#### WHAT IS NEEDED
Copy the text of each row below line for line, exactly as it appears, leaving out the pictures.

#### THE RECORDS
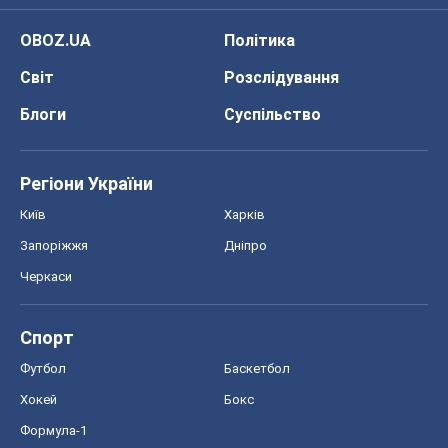
Онлайн уроки
ДПА
ЗНО
НМТ
СНД посібники
Авто
Тест Драйв
Електромобілі
Акції
Сервіс
Food Oboz
Рецепти
Напої
Дієти
Економіка
Ринки та компанії
Макроекономіка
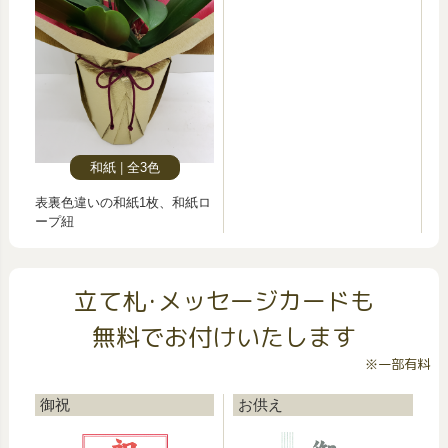
和紙
全3色
表裏色違いの和紙1枚、和紙ロ
ープ紐
立て札･メッセージカードも
無料でお付けいたします
※一部有料
御祝
お供え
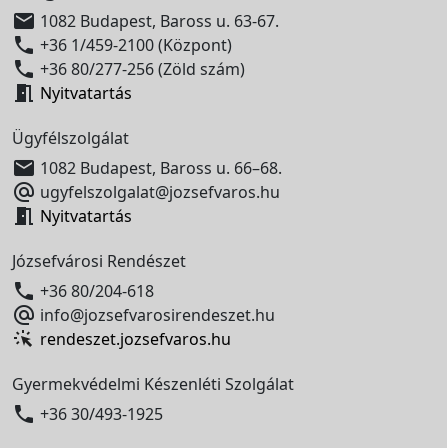

1082 Budapest, Baross u. 63-67.

+36 1/459-2100 (Központ)

+36 80/277-256 (Zöld szám)

Nyitvatartás
Ügyfélszolgálat

1082 Budapest, Baross u. 66–68.

ugyfelszolgalat@jozsefvaros.hu

Nyitvatartás
Józsefvárosi Rendészet

+36 80/204-618

info@jozsefvarosirendeszet.hu
rendeszet.jozsefvaros.hu
Gyermekvédelmi Készenléti Szolgálat

+36 30/493-1925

#### SOLUTION TO THIS PROBLEM
Онлайн уроки
ДПА
ЗНО
НМТ
СНД посібники
Авто
Тест Драйв
Електромобілі
Акції
Сервіс
Food Oboz
Рецепти
Напої
Дієти
Економіка
Ринки та компанії
Макроекономіка
和紙
全3色
表裏色違いの和紙1枚、和紙ロ
ープ紐
立て札･メッセージカードも
無料でお付けいたします
※一部有料
御祝
お供え

1082 Budapest, Baross u. 63-67.

+36 1/459-2100 (Központ)

+36 80/277-256 (Zöld szám)

Nyitvatartás
Ügyfélszolgálat

1082 Budapest, Baross u. 66–68.

ugyfelszolgalat@jozsefvaros.hu

Nyitvatartás
Józsefvárosi Rendészet

+36 80/204-618

info@jozsefvarosirendeszet.hu
rendeszet.jozsefvaros.hu
Gyermekvédelmi Készenléti Szolgálat

+36 30/493-1925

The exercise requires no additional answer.